Bibliographies are arranged alphabetically by authors’ last names: the family name of the first author comes first, and subsequent authors in normal order, e.g. Flintstone, Frederick and Barnaby Rubble, Of Rocks and Dinosaurs.

Bibliography to accompany the preceding notes:

Lawrence, Mark A. “Mission Intolerable: Harrison Salisbury’s Trip to Hanoi.” Pacific Historical Review, 75 (August 2006): 429-458.

Salisbury, Harrison. A Journey for Our Times: A Memoir. New York: Harper & Row, 1983.

___. ‘Without Fear or Favor’: The New York Times and its Times. New York: Times Books, 1996.

Shepard, Richard F. The Paper’s Papers: A Reporter’s Journey Through the Archives of the New York Times. New York: Times Books, 1996.

Talese, Gay. The Kingdom and the Power. 2nd ed. New York: Ivy Press, 1992.

Tifft, Susan E. and Alex S. Jones. The Trust: the Private and Powerful Family behind the New York Times. Boston: Little Brown, 1999.

In footnotes containing repeated citations of the same source, current practice prefers the author’s last name and page. If you cite multiple works by the same author, use a shortened version of the title, such as Talese, Kingdom, followed by a page number, as shown above.  The older forms of citation, ibid. and loc. cit. are no longer used.

Footnotes to websites

Give author, title, URL address, <date posted> and (date accessed). For example: Harry Hopkins, Work Relief Administration Press Conference, 11 June 1934, New Deal Network, http://newdeal.feri.org/workrelief/hop06.htm, <posted 7/14/02> (accessed 8/23/05).

Developing Your Own Voice

As teachers of history, we want students to develop their own ideas and the ability to express them. A distinctive voice is one of the most important things a college education can give you. Studying history is an excellent way to develop your voice. Contrary to popular belief, history is not just a series of dates and facts without argument or analytical framework. History involves reflection about past events, their people involved, their causes, and their significance. No history professor wants a student simply to repeat what he or she has been read or told. We want to see students creatively considering the issue at hand and reframing it. Originality draws upon ideas and information from other sources but requires that you put them together in a novel, distinctive and coherent way.
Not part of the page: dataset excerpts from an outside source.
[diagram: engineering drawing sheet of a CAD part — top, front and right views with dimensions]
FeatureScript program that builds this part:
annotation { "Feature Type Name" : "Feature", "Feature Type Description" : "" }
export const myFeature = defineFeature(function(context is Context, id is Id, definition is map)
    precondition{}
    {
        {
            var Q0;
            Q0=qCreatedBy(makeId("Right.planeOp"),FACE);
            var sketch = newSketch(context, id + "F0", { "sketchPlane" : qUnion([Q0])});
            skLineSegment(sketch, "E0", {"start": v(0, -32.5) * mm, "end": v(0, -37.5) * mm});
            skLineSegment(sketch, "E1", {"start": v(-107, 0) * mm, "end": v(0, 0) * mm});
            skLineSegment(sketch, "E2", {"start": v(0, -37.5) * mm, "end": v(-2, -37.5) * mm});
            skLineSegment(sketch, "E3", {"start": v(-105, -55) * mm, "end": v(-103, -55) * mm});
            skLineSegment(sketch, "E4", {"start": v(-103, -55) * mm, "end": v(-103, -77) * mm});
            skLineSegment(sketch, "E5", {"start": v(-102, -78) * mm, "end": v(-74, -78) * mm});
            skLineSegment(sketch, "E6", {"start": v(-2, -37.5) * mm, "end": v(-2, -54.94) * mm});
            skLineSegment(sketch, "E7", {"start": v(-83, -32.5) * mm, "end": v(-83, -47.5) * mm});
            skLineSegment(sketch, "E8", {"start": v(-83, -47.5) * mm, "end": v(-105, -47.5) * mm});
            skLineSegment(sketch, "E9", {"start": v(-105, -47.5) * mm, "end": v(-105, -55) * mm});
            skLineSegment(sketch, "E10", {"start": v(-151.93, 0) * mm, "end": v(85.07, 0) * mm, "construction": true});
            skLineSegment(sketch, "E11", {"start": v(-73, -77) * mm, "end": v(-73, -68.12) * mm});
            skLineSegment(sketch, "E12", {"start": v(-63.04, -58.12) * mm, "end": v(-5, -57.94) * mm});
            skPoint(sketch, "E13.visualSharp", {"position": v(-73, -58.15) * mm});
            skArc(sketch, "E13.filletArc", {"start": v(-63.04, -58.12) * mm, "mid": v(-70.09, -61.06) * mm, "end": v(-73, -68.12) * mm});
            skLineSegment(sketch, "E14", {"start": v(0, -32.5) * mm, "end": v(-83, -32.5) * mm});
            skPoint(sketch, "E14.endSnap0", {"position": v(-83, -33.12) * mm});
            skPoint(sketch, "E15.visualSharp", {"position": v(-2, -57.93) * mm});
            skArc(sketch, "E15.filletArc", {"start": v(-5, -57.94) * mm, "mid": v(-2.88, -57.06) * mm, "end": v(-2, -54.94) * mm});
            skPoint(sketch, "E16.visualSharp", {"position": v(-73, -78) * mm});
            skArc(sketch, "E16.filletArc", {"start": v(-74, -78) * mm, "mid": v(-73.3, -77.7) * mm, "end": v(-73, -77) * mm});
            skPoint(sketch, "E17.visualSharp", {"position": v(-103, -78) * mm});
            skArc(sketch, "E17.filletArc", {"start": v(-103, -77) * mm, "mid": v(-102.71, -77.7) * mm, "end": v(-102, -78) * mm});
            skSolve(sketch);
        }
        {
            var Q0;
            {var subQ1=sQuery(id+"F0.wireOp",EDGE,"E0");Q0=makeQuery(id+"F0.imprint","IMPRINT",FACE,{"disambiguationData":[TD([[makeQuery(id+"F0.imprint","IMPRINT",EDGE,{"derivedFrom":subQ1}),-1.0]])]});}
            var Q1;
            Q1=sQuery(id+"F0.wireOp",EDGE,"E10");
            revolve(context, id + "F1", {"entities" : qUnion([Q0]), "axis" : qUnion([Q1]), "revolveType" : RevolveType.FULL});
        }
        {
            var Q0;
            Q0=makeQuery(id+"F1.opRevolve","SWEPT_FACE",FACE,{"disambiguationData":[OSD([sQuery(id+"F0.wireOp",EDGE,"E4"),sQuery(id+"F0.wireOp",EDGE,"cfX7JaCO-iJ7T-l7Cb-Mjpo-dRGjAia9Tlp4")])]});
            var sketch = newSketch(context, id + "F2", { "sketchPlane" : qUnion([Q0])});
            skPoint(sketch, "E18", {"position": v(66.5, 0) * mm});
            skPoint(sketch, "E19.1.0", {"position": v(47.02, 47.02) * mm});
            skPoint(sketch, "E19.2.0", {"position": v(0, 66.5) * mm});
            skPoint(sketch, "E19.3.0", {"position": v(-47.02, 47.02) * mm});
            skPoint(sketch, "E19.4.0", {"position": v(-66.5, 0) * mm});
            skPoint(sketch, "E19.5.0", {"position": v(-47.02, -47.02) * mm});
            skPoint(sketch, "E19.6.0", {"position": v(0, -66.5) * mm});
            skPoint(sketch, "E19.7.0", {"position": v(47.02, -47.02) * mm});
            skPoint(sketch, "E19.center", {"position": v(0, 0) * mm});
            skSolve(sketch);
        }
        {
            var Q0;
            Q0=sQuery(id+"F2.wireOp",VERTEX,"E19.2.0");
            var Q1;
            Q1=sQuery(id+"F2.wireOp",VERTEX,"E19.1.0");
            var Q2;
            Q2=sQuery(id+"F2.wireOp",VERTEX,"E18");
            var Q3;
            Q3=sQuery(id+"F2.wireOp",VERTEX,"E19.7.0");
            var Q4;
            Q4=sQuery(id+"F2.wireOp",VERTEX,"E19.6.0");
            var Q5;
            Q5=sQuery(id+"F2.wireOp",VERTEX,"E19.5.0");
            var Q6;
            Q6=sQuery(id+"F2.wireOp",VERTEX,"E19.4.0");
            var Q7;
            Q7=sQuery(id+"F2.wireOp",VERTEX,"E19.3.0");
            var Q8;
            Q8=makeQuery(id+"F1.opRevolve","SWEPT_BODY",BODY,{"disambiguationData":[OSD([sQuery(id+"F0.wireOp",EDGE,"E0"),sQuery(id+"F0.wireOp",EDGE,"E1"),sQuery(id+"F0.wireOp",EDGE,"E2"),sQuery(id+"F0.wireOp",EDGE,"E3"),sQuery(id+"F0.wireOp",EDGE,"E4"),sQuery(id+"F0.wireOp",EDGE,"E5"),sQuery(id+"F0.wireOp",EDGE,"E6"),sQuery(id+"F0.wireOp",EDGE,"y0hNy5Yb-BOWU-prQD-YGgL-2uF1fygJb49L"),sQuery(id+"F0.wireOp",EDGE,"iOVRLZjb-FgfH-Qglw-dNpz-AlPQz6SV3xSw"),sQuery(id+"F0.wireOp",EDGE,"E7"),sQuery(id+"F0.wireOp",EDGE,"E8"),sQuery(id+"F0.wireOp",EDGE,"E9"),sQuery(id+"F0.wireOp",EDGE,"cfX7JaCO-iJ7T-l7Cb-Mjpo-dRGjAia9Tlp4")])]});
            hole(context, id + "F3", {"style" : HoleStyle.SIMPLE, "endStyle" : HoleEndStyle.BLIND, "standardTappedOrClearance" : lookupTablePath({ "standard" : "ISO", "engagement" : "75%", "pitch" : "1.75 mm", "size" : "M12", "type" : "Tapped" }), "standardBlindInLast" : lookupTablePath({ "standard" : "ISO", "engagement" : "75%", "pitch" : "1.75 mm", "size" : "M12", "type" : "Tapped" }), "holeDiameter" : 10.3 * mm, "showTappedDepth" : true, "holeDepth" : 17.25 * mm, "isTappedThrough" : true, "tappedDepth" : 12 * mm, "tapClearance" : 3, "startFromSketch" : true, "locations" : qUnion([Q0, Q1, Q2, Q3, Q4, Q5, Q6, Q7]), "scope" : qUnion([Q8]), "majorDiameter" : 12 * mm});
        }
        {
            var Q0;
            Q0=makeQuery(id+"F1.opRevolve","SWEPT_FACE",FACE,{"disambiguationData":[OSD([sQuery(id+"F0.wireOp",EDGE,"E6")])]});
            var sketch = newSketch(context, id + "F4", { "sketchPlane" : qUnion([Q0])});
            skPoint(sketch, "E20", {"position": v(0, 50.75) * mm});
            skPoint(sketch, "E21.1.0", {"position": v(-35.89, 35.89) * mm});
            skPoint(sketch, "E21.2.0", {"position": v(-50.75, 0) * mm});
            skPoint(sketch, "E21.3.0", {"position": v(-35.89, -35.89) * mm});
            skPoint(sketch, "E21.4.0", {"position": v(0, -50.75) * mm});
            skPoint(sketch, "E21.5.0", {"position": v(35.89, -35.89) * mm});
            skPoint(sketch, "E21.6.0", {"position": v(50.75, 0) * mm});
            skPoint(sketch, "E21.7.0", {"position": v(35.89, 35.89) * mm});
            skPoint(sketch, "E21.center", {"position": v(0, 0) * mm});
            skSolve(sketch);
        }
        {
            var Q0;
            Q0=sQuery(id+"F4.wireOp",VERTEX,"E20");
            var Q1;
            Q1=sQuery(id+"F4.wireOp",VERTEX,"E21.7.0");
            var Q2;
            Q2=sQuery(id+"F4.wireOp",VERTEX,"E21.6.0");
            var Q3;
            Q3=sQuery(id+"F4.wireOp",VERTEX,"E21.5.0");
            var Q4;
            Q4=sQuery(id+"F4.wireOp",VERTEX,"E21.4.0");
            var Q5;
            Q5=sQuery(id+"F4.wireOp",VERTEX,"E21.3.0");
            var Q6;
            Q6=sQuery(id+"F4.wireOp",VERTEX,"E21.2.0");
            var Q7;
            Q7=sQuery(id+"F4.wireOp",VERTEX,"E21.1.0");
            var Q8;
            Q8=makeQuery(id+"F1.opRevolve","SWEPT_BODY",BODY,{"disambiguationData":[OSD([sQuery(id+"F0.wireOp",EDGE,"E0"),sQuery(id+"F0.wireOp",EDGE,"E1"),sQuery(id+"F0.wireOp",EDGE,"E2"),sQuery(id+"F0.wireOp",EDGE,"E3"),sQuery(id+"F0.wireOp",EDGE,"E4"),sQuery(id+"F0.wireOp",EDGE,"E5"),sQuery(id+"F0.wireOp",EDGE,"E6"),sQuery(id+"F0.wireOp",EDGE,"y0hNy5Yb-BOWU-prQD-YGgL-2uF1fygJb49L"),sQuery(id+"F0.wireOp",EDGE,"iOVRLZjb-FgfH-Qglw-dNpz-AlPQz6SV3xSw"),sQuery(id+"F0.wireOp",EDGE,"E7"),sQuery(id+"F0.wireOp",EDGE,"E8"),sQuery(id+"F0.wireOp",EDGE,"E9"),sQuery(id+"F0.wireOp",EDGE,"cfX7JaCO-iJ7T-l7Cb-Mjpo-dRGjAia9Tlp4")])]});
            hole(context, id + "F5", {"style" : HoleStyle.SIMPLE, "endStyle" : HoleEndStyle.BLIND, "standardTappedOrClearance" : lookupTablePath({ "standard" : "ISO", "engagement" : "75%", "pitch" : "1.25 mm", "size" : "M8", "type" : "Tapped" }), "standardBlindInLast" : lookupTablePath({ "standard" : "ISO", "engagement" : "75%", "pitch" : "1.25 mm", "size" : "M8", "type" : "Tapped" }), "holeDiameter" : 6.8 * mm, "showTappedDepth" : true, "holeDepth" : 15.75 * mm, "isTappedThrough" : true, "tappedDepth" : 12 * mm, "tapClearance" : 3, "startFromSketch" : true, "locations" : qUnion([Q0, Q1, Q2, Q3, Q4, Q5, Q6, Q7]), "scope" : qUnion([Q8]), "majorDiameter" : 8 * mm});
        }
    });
Proper citation allows you to separate what you know and think from what others have said, so that readers can appreciate the power of your ideas. It reveals where you got your information and enables your readers to trust you as a reliable writer. All scholarship depends on that trust. Without it, without good citations that can be traced to the sources you have used, your work is something else: fiction, propaganda, lies, deception, or fantasy. For your citations to be effective, you have to know when to use them. You don’t have to use them for widely known facts (example: “George Washington was the first president of the United States.”). You must cite when you put lesser-known information into your paper (the population of the U.S. in 1800, say), or use someone else’s words, ideas, or analytical framework. The citation lets you show the reader that you have done your research and marks those findings of from your own thoughts and interpretations of that research. It also lets readers verify and follow up on your claims. Without citations, your voice gets lost.